======== Material to process ========
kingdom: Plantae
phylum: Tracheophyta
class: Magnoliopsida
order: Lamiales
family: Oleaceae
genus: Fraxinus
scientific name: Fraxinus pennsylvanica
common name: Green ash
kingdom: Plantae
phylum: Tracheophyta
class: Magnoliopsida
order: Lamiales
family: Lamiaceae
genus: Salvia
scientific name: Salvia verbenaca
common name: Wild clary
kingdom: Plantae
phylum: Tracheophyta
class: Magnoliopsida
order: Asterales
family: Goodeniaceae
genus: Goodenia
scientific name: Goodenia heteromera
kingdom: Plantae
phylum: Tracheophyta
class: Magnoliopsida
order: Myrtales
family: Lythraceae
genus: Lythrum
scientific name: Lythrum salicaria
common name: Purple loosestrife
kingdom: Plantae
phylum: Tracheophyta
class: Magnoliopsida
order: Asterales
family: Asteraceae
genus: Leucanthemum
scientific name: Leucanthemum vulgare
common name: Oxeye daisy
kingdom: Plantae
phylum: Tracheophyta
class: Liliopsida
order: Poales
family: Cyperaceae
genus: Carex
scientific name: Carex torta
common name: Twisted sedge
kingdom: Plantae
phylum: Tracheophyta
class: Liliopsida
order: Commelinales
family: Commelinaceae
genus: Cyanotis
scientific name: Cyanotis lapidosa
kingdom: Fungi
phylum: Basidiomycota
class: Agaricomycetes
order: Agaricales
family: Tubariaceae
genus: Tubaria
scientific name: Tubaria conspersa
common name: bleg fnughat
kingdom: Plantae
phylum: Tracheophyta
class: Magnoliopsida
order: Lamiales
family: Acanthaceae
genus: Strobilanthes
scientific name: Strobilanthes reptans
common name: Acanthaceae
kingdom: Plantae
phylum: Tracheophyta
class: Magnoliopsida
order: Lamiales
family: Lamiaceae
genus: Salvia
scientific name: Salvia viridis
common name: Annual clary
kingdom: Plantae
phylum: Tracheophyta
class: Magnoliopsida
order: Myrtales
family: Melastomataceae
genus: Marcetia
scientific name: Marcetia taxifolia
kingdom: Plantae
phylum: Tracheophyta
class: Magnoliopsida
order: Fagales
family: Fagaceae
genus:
========
**Directions for this task:** Reproduce verbatim the rows between the line holding "common name: Green ash" and the line holding "genus: Goodenia", inclusive.

**Expected output:**
common name: Green ash
kingdom: Plantae
phylum: Tracheophyta
class: Magnoliopsida
order: Lamiales
family: Lamiaceae
genus: Salvia
scientific name: Salvia verbenaca
common name: Wild clary
kingdom: Plantae
phylum: Tracheophyta
class: Magnoliopsida
order: Asterales
family: Goodeniaceae
genus: Goodenia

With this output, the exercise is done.